Ms Mordaunt said Britain would never shy away from its role in tackling these issues, adding the UK would benefit by being a ‘global leader’.
To achieve this, she will focus on the three ‘Ds’: diplomacy, development and defence.
‘We know we can only talk softly if we carry a big stick,’ she added. ‘And we know that without diplomacy and the 0.7 per cent on aid we are going to need an even bigger stick.’
She promised better collaboration between government departments,
And in the wake of the Oxfam sex abuse scandal, Ms Mordaunt sought to hit back at critics, vowing to be tighter on who the UK would help.
‘We won’t do tied aid.
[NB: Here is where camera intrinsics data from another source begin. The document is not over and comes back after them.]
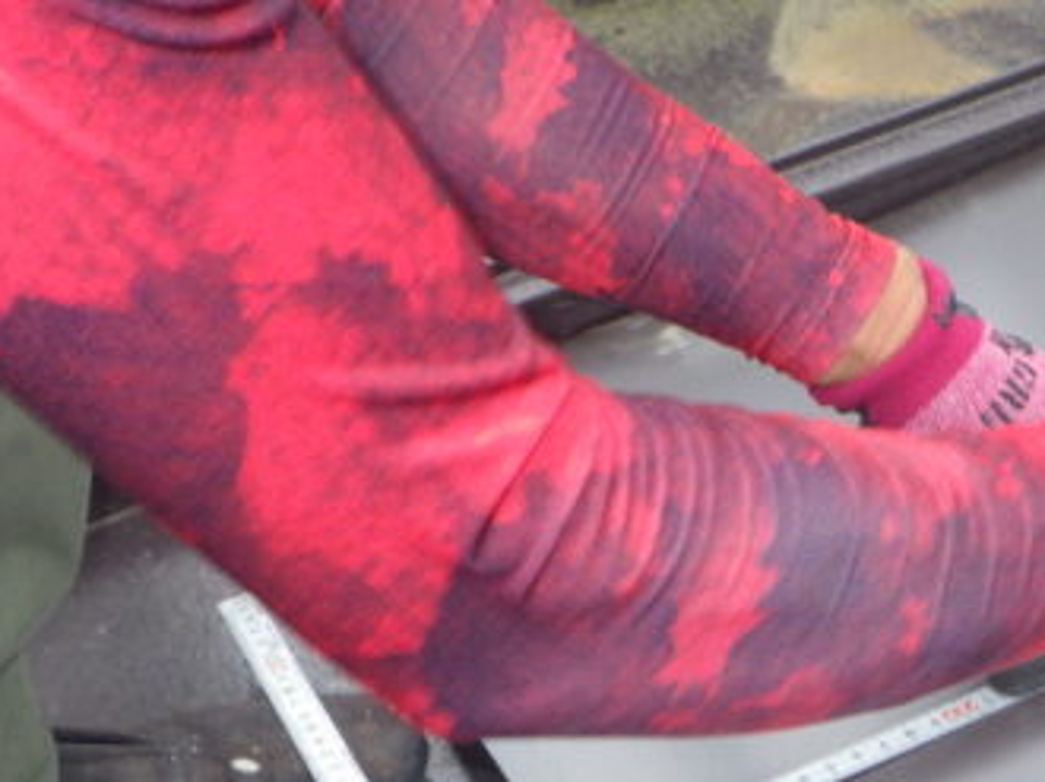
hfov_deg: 21.7
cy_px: 659
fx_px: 2624
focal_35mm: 87
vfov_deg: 16.8
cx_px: 1032
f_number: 4.2
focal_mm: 5
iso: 125
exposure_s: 1/160
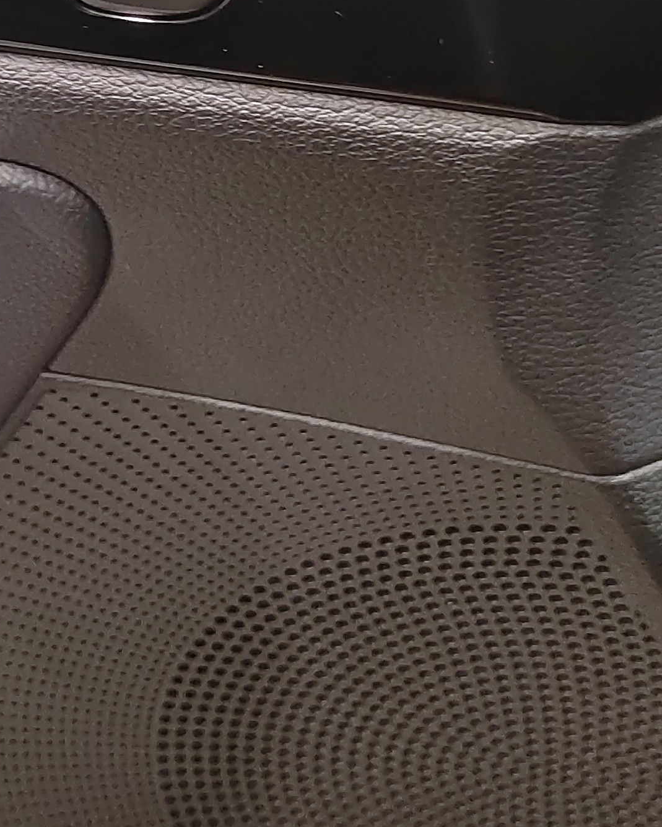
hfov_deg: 19.7
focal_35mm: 77
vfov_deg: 24.1
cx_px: 110
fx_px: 1886
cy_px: 105
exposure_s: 1/30
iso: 3469
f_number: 1.9
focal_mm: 5.52
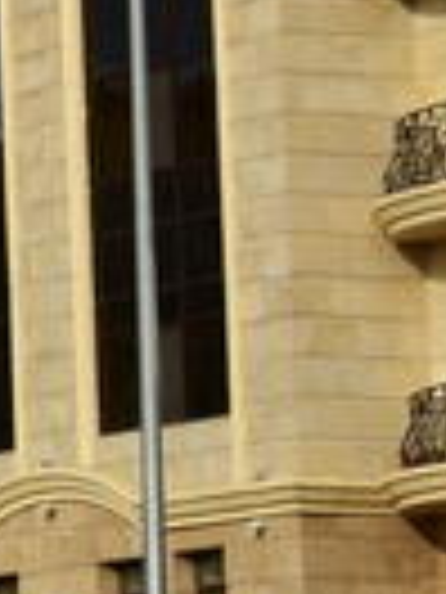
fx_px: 5706
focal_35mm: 332
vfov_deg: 6.0
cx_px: -1424
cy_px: 130
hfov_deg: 4.1
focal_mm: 35
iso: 125
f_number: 9
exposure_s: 1/250
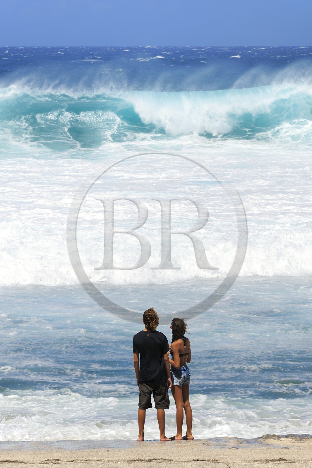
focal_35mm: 200
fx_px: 2601
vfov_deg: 10.3
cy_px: 234
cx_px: 156
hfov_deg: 6.9
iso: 200
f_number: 16
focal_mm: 200
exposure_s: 1/320
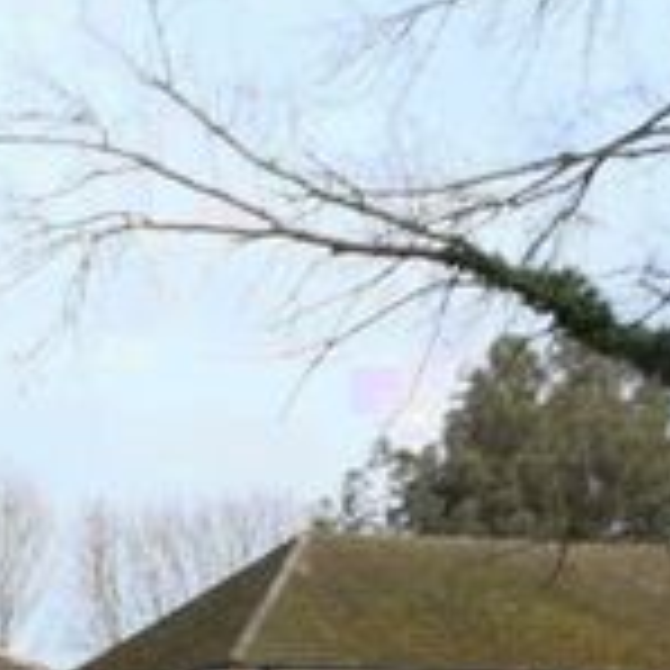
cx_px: -535
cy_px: 776
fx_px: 1708
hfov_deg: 17.8
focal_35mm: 78
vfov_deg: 20.9
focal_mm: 13
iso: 100
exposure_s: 1/250
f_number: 3.5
It’s bad for UK competitiveness and it’s bad for developing nations,’ she said. ‘We won’t fund programmes that fail to meet the new spending bar.
‘We will not fund organisations that don’t perform or meet our standards or contribute to our objectives.
‘We won’t fund governments who can afford to, yet chose not to, invest in their own people.’
It was a speech welcomed by the crowd but one that jarred with the prospect of Britain joining more airstrikes in Syria, action which critics say won’t solve the crisis – only perpetuate it.